| SUPPLIED PASSAGE |
-.-.-

In village Pungamma Cheruvu, in Chittoor district of Andhra Pradesh, neerkatti N R Peddamiah first distributes water to fields farthest from the village tank. "The lands located near the tank will get the benefits of tank seepage water. Those located at the tail end will not, and so I give preference to the tail-end fields," she says. The duration for which a field receives water depends on the crop being grown. If a crop begins to dry, she even has the right to divert water to the dried fields by closing the diversion to all other fields.
Neerkattis like Peddamiah don't enjoy political power in the village, but are given immense administrative power by the Gram Sabha temporarily. In general a neerkatti doesn't own land in the command area of the village tank thus making them neutral to the job. "The neerkatti is to the tank what a priest is to a temple," says R Addhinarayanan, regional co-ordinator of Dhan Foundation, a non-governmental organisation (ngo) working to revive this practice. Besides managing irrigation and practical advice on crops, overall crop management like pest attacks and local remedies also forms a part of the mandate. "They are the unwritten local knowledge base," adds Addhinarayanan.

-.-.-

| DATA EXCERPTS |
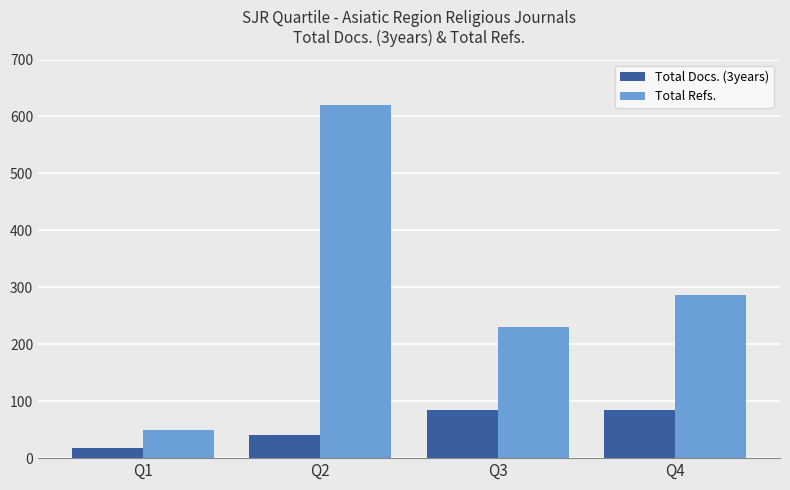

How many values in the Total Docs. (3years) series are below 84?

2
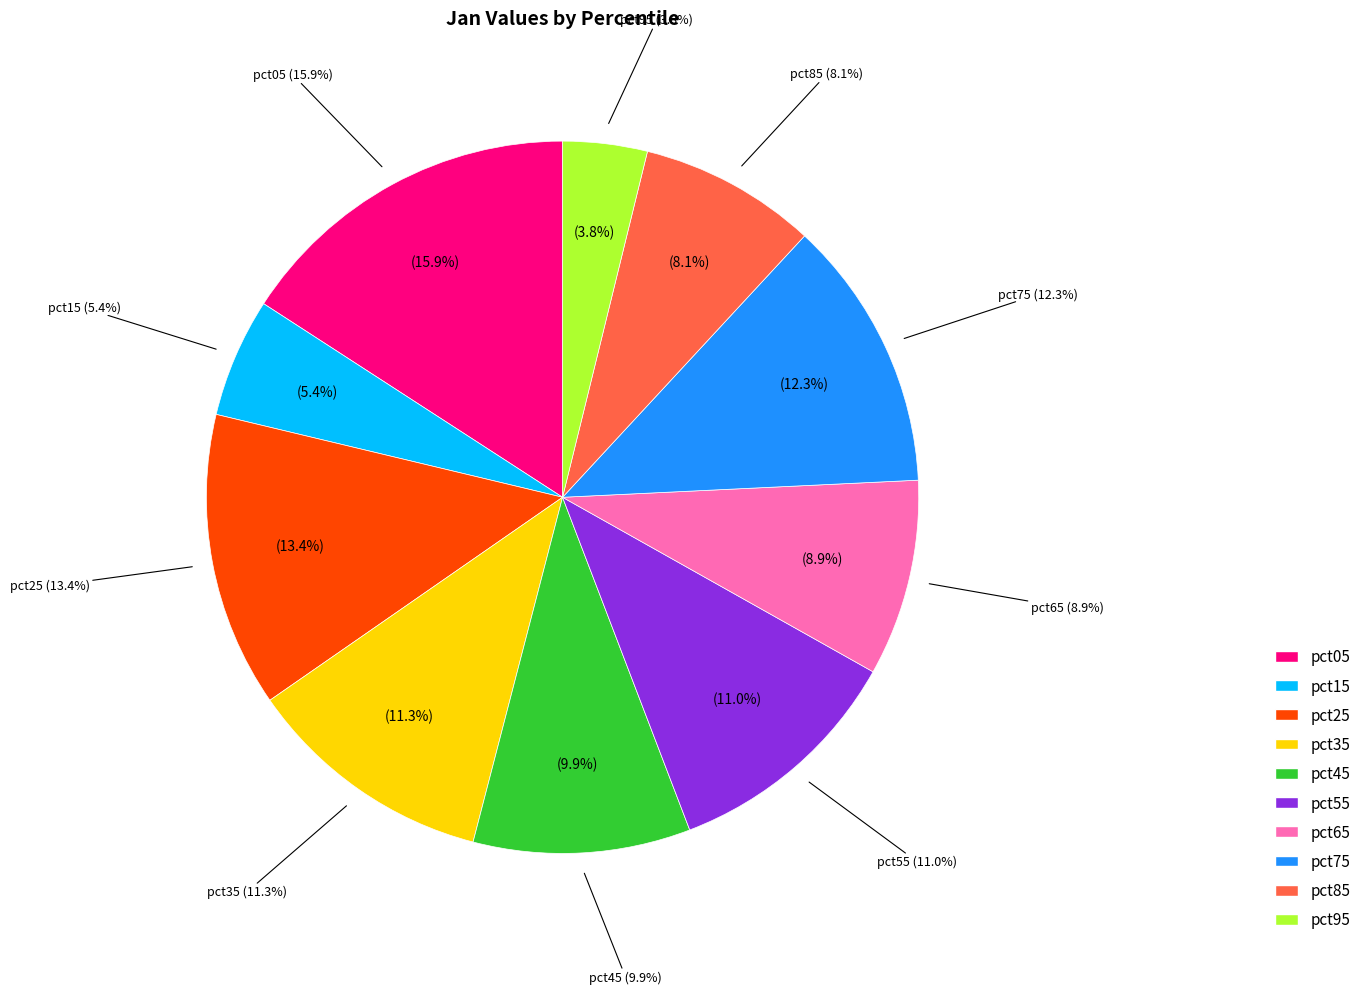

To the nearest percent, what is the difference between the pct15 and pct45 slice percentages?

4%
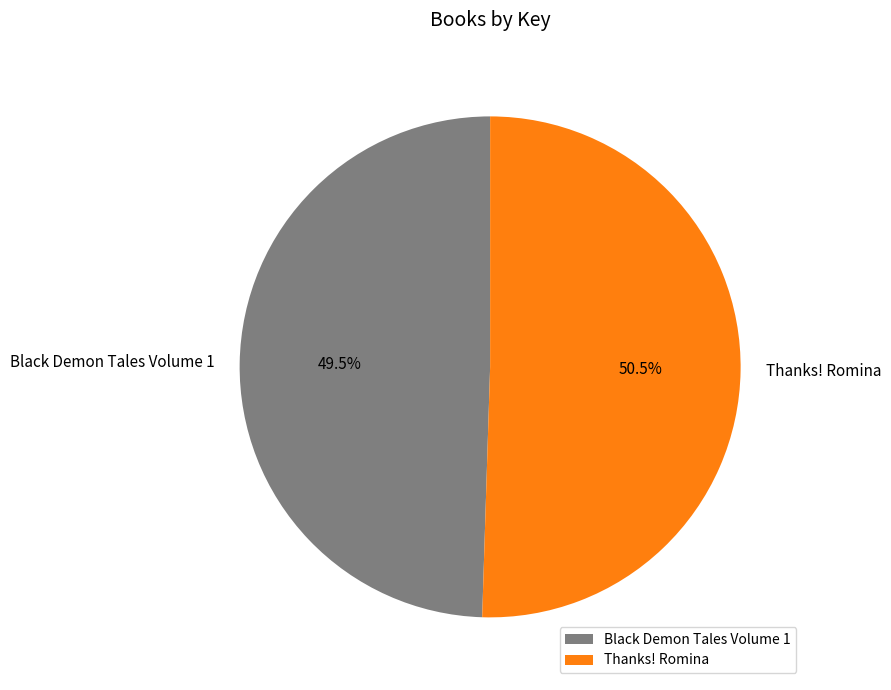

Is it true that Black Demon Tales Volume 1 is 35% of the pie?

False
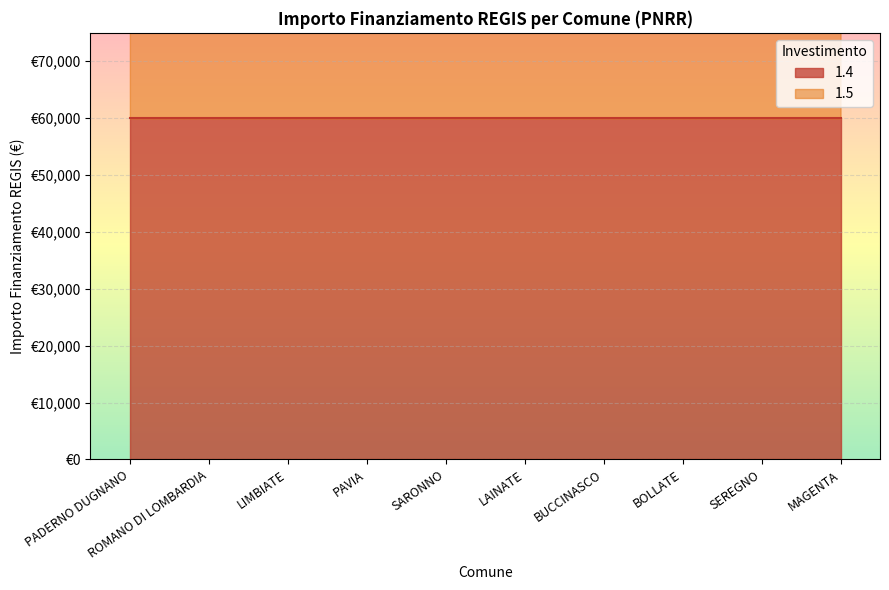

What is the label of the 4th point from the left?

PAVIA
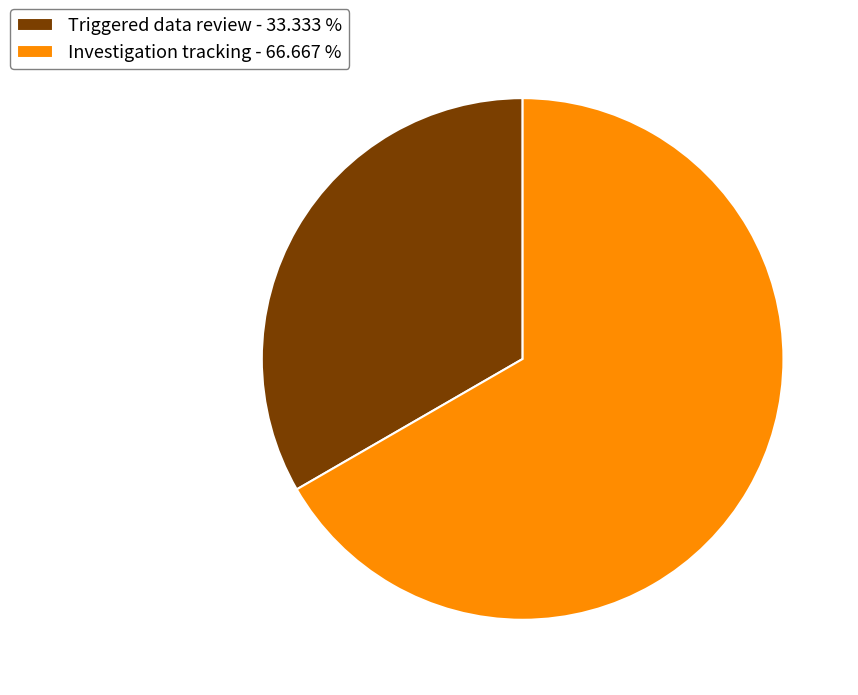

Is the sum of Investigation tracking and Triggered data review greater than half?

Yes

-.-.-

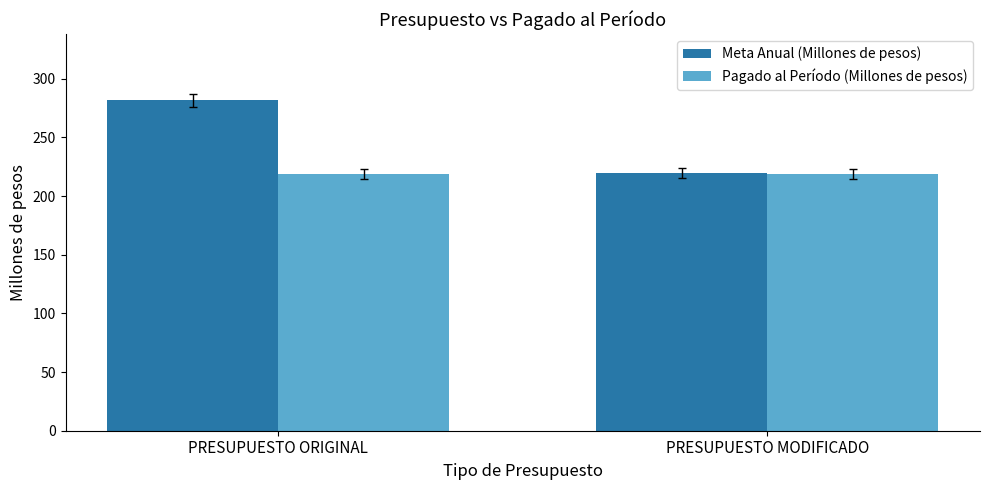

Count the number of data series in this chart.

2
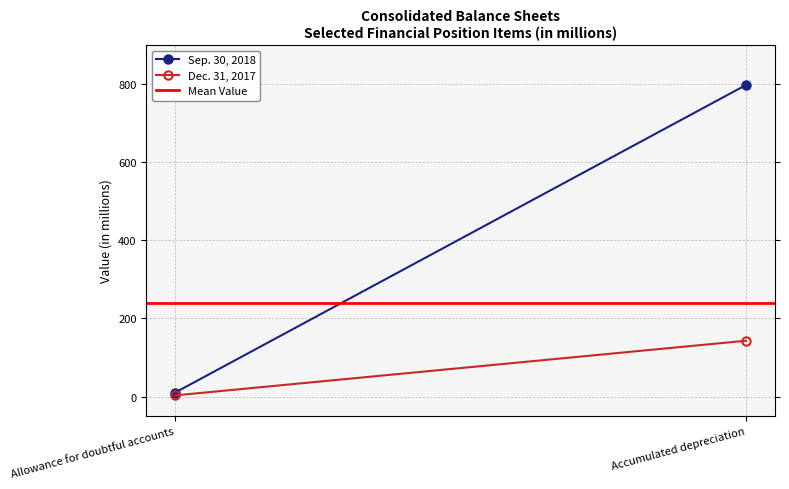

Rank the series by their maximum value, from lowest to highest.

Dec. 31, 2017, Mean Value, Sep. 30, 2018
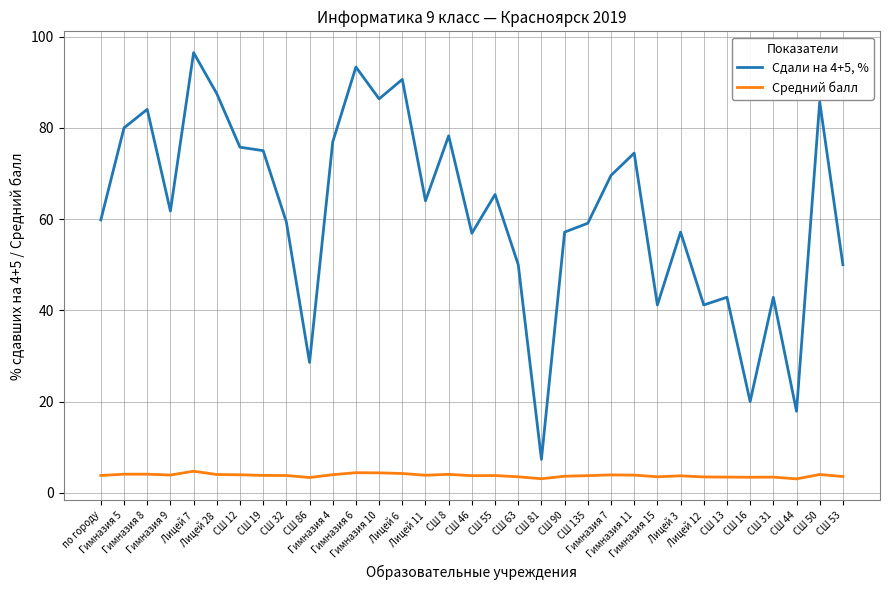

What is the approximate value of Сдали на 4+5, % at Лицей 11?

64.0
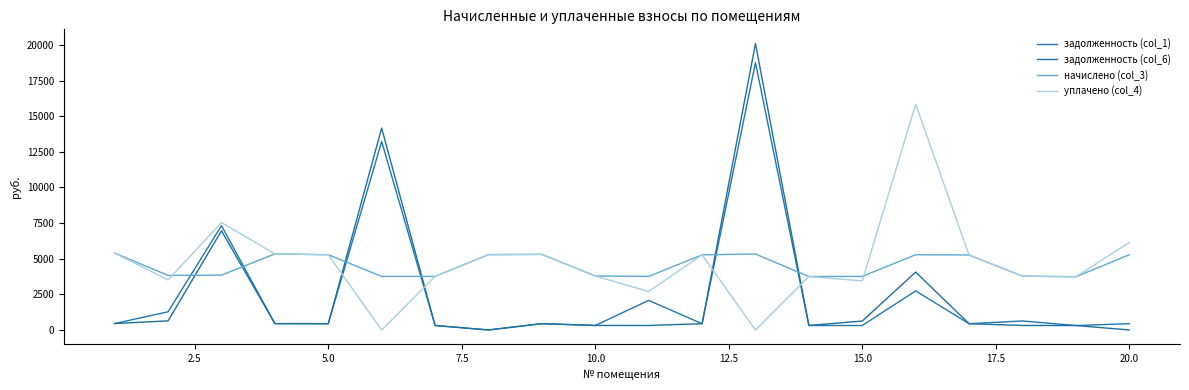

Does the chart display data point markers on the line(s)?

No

-.-.-

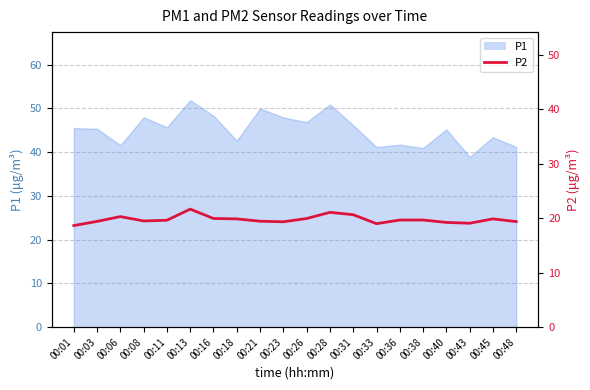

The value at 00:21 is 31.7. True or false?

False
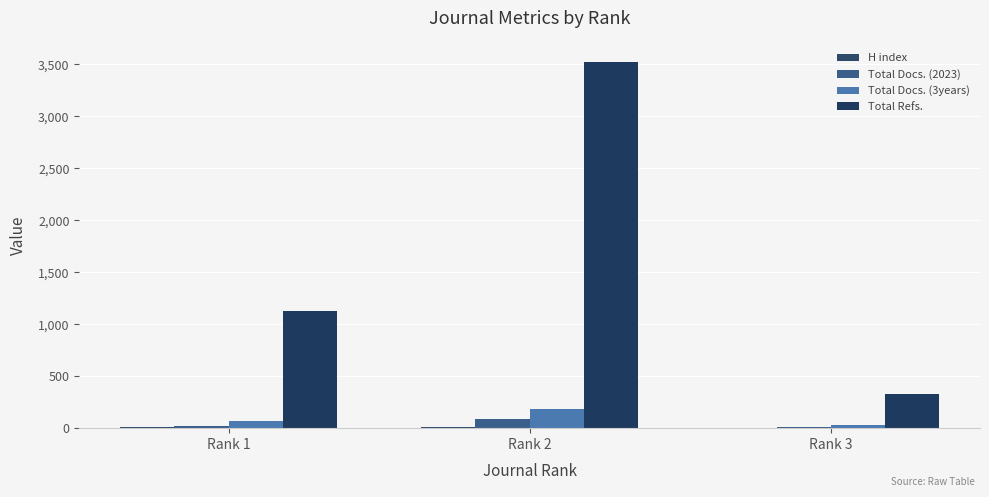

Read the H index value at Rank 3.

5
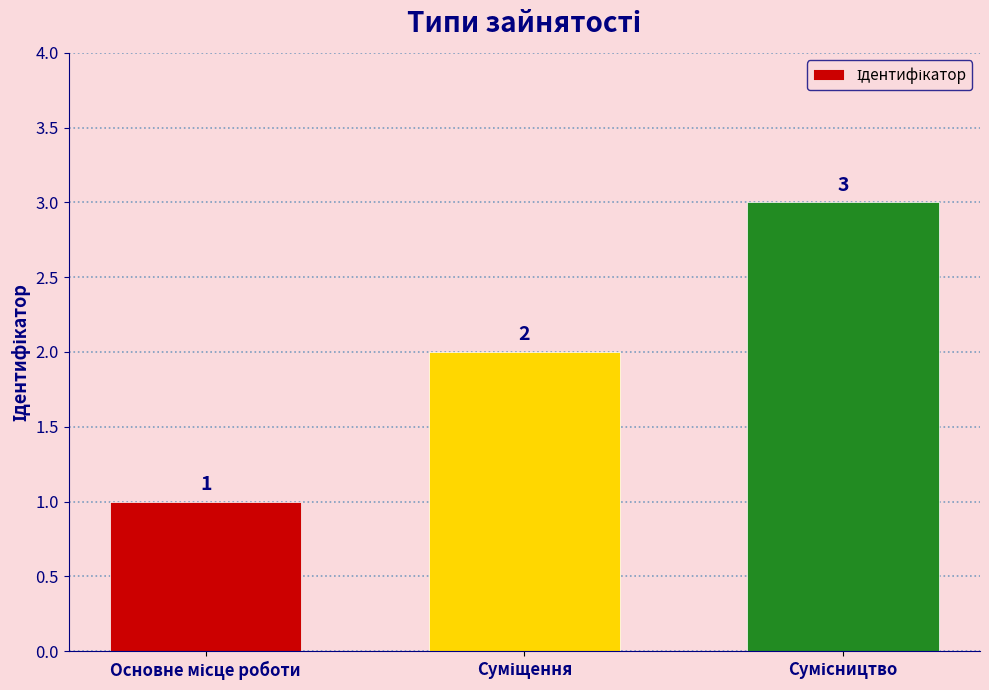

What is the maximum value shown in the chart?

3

-.-.-

Pick up the passage about neerkattis and village tank irrigation at the point where it ends, and continue it. The listing has no role here.

In Uttaranchal
In Uttaranchal water managers oversee irrigation through traditional water channels called guhls (unlined diversion channels from mountain streams or springs to farmlands). They are called kollalu s in Garhwal and chowkidars or thekedars in the Kumaon hills. Their primary responsibility is to ensure that a second rotation does not begin without the last farmer having got his turn. Here too, the gram sabha appoints chowkidar s and kollalu s as per the seasonal requirement of crops, usually in villages with more than 2000 residents and irrigated area more than 5 hectares. Says Umesh Singh Kira, the head of Beyala Khalsa village in Almora district, "There was no formal system of keeping a chowkidar 25 years ago; but due to constant intra-village fights over water, we now have a formal system."
In Maharashtra
Water managers called havaldar, jagliyas or patkaris manage Maharashtra's co-operative phad irrigation system. Cultivator committees appoint managers in the last week of April. The post is hereditary, to ensure loyalty to local practice. Usually landless residents are chosen. Their roles and responsibilities are formally recorded in a panchnama (a kind of 'minutes').
Each kind of manager has a different role. Usually one or two havaldar s are appointed in each village. Their job is to look after, regulate and maintain flow of water from bhandara s (diversion structures) into the main canals. Patkari s oversee water channels from the main canal to the distributory channels; they guide jagliya s, who see to the field channels and protect crops. All are appointed just before the cropping season. Generally four to eight jagliya s are selected in a village (it depends on how much land is to be irrigated). If the water flow is less, patkari s can supply water on a rotation basis to cultivators.
Scarcity of water nowadays ensures patkari s play a major role in conflict resolution, due to their knowledge of water flow in different canals. In fact in a few villages patkari s are appointed just to take care of conflicts. "Amid conflicts our job is a big challenge, but we always win," says patkari Sayeed Isak Kasam of Neer village in Dhule district.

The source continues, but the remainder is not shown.